睡眠・覚醒リズム障害に対するビタミンB12の治療効果—診断と効果判定上の問題点

著者: 岡本典雄 ,   内山恭子 ,   大橋裕 ,   田口博之 ,   西本雅彦 ,   星野良一 ,   大原健士郎

ページ範囲:P.1295 - P.1302

 【抄録】 静岡県に在住の睡眠・覚醒リズム障害の外来患者20名にビタミンB12の1.5mg/日あるいは3.0mg/日を投与した。患者の内訳は,睡眠相後退症候群(DSPS)16例,長時間睡眠者3例,不規則型1例であった。治療効果を睡眠・覚醒リズムと自覚症状に分けて検討したところ,DSPSではリズム・自覚症状ともに改善を認めたものが4例,自覚症状のみの改善が7例,長時間睡眠者ではリズム・自覚症状ともに改善が2例であり,全体では6例(30%)にリズム・自覚症状の改善が認められた。この結果は,ビタミンB12の有効性を示唆するものと思われた。しかし,睡眠・覚醒リズム障害の診断については他の精神疾患との鑑別や患者の人格の関与の問題,また,ビタミンB12の効果判定における心理・社会的要因の関与などが新たな問題点として指摘された。

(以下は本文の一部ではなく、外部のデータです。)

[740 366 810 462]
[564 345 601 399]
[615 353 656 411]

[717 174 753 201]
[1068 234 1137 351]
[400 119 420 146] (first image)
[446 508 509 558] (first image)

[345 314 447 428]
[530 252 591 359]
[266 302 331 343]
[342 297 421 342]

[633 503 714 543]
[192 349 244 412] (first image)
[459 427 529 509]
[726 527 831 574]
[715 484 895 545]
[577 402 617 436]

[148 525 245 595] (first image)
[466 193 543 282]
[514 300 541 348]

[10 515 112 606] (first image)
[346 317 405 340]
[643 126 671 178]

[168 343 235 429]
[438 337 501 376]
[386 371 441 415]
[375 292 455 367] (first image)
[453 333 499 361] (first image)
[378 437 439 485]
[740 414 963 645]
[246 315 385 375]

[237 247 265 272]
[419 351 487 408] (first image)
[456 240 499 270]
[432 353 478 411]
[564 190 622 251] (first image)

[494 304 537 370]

そこで,心理検査を施行し,症例を提示して,診断と治療効果の判定について検討を加えた。

精神科救急における老人患者の実態

著者: 加藤寛 ,   飛鳥井望 ,   森田剛 ,   米澤洋介 ,   三宅由子 ,   中村陸郎

ページ範囲:P.1303 - P.1310

 【抄録】 都立墨東病院における東京都夜間休日精神科救急を受診した65歳以上の老人患者は救急総件数の2.5%であった。その中の初診者132名について,性比をmatchingした同数の精神科通常外来初診老人患者を対照群として比較検討した。救急群の診断では分裂病圏・妄想性障害とアルコールによる障害が多く,器質性精神障害,神経症性障害が少なかった。また痴呆症状のみで事例化した者はわずかで,多くは他の精神症状を合併していた。事例化に際しては老人といえども激しい精神症状や問題行動を伴った例が多く,警察官関与率,救急入院率の高さなど「堅い救急」の特徴を示していた。今回の調査では生活状況や社会的孤立化傾向と救急事例化の間に明らかな相関性は認められなかった。救急事例化に際しては,通常のサービスを経ることなく受診となった者が過半数を占め,精神科救急が事例化の最初の窓口として,その後の適切なケアにつなげる役割を担っていることがわかった。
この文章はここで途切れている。